Le directeur de Vent d'oc est intervenu appuyant sur la corde sensible : sa dernière fille de 4 ans, le réchauffement climatique qui va envoyer des Africains réfugiés climatiques sur le Nord, cad chez nous dans
quelques années...

La juriste dont je n'ai pas le nom, très virulente, agressive, quand elle a su que nous (Moignot) étions dans la salle, "ce n'est pas votre place !". Par contre pas très à l'aise pour expliquer les "vices de forme" qui sont devenus des "moyens" que quelqu'un lui a demandé d'expliquer. Elle dit que la substance du projet n'est pas contestée
et se demande pourquoi le tribunal n'a pas juste demandé de régulariser ces points.

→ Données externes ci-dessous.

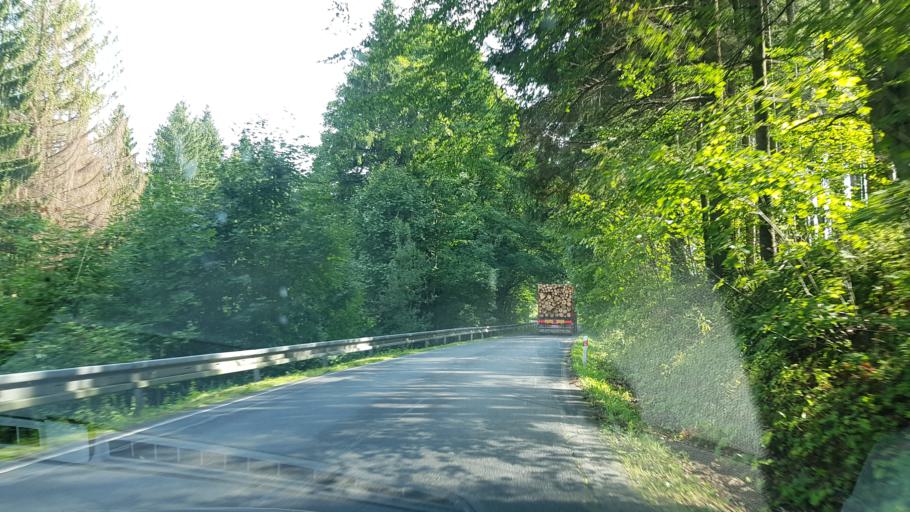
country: CZ
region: Olomoucky
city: Zlate Hory
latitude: 50.2479
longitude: 17.3602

Quelqu'un demande qui sont les requérants. Ce sont des gens éloignés, lui est-il répondu, avec diverses considérations pas très agréables comme vous pouvez vous en douter.

Comment les gens présents peuvent-ils aider le projet à se mettre en place ?
Prendre des obligations à rendement ..? et créer une association de soutien politique.
Et que les journalistes fassent un effort !

Bonne lecture !

N.D.L.R. : Triste spectacle. Merci pour votre message.